Software enhances view of aircraft flaws

The day the roof ripped off Aloha Airlines flight 243 at 24,000 feet over the Pacific Ocean, aviation research took a new turn. Officials blamed widespread corrosion as a main culprit in the 1988 disaster. The incident intensified work in a field known as nondestructive evaluation–analyzing the guts of materials without cutting them open.

Red spots inside the blue-green area show single-thickness regions, where a reinforcing strip has separated from an aluminum plate. The surrounding red area is also single thickness. Hinders and Malyarenko/JASA

Scientists have now designed software that they say should enable a portable scanning machine to check a plane’s fuselage for corrosion more quickly, effectively, and safely than any current tool. Eugene V. Malyarenko and Mark K. Hinders of the College of William and Mary in Williamsburg, Va., describe their system in the October Journal of the Acoustical Society of America.

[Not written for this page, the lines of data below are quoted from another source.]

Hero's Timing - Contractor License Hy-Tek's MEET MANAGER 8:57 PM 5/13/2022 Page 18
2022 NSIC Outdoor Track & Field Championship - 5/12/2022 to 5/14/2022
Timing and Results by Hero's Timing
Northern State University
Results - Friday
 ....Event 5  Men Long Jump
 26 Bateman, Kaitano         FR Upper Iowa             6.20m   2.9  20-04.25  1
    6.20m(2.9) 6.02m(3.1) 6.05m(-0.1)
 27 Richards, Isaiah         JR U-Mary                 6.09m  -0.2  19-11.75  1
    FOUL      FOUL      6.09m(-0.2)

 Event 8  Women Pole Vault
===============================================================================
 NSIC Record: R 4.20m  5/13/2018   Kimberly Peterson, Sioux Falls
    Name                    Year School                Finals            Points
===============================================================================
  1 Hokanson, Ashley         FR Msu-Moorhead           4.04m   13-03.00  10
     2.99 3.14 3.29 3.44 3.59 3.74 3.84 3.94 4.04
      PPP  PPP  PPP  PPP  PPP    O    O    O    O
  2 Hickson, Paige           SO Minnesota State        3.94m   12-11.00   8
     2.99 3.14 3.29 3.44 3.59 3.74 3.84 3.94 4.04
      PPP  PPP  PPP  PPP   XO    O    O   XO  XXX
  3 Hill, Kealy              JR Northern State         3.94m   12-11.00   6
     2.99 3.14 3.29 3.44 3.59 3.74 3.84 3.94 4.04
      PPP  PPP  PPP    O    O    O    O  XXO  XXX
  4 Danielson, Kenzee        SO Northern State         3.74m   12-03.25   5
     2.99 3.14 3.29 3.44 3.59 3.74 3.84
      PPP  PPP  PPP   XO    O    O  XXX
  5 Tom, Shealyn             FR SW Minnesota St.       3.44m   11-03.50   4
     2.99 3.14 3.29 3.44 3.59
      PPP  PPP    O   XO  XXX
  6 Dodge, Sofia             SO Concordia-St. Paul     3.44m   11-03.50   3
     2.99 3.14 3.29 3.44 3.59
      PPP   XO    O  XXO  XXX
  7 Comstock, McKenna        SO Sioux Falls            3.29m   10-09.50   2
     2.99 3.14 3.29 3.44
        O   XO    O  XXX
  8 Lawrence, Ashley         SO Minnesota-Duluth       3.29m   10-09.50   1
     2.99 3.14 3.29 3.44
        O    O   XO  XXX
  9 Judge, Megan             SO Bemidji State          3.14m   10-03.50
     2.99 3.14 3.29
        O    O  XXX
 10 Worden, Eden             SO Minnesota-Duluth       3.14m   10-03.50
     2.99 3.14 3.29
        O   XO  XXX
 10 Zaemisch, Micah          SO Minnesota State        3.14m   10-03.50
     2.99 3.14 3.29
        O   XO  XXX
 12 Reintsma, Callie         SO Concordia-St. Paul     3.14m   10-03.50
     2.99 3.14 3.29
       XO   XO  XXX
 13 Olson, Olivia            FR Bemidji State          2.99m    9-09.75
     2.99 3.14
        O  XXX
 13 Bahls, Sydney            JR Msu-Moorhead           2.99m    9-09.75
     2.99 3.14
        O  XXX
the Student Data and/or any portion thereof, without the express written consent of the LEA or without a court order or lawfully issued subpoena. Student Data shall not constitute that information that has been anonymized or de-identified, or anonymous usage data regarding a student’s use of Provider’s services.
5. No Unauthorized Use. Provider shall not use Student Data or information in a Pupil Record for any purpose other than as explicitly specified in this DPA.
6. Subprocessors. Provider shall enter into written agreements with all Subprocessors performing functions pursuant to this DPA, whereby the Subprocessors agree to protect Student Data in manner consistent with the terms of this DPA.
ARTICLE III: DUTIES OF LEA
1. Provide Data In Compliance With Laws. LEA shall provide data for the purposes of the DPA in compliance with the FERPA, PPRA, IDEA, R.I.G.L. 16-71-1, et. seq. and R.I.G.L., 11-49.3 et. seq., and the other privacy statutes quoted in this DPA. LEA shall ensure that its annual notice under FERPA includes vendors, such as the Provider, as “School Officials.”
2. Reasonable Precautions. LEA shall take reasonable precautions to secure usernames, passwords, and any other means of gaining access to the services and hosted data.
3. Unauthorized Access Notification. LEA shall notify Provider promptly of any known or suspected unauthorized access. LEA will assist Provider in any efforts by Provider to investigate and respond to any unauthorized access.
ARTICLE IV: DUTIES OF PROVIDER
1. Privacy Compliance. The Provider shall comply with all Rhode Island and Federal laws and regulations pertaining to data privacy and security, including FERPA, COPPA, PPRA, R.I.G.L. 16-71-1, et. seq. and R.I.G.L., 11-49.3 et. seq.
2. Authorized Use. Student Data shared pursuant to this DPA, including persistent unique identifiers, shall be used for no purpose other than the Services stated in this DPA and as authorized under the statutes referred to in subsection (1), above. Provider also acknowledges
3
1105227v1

A scanning machine clocks how quickly ultrasonic waves travel within a plane’s skin. Pulses that arrive at an endpoint faster than expected serve as an early indicator of thinning material, a sign of corrosion. The technique is akin to one that seismologists use to picture Earth’s interior.

For years, engineers using ultrasound have peered into the skin of jets, but they’ve been able to examine a mere postage stamp-size area at a time. They’ve used only a small number of transducers because the computing power wasn’t available to interpret signals from a larger array. What’s more, it’s taken an expert in mechanical-waveguide physics to make sense of the data collected.

Hinders says the new approach will rely on several thousand transducers. Arranged in a frame that’s 1 meter square, these will send and receive the ultrasonic signals and relay data to an attached computer the size of a lunchbox. Within about 30 seconds, the new software will map the thickness of the fuselage bounded by the frame.

“Our strategy is to put the smarts required for the measurement inside the instrument itself,” Malyarenko and Hinders say. Their software will crunch heaps of data, select what’s most important, and produce a large map that’s relatively easy to interpret, they say.

The images will describe the extent of a defect, not just its location, says James C.P. McKeon, director of development and research at Sonix in Springfield, Va. McKeon worked with Hinders early in the project.

The cost of the instrument remains an issue; the prototype will run about $500,000, estimates Christopher S. Domack, president of Nascent Technology Solutions in Hampton, Va. The price needs to drop to about $50,000, he says. His company aims to produce and market the enhanced scanning device to industries including airlines, railcar makers, and ship builders.

Domack adds, “A commercial product could be a couple years down the road.” This technology “wouldn’t be something we would require,” says Alison Duquette of the Federal Aviation Administration. “The airlines currently perform inspections adequately, in line with the Aging Aircraft Program set up after the Aloha Airlines incident.”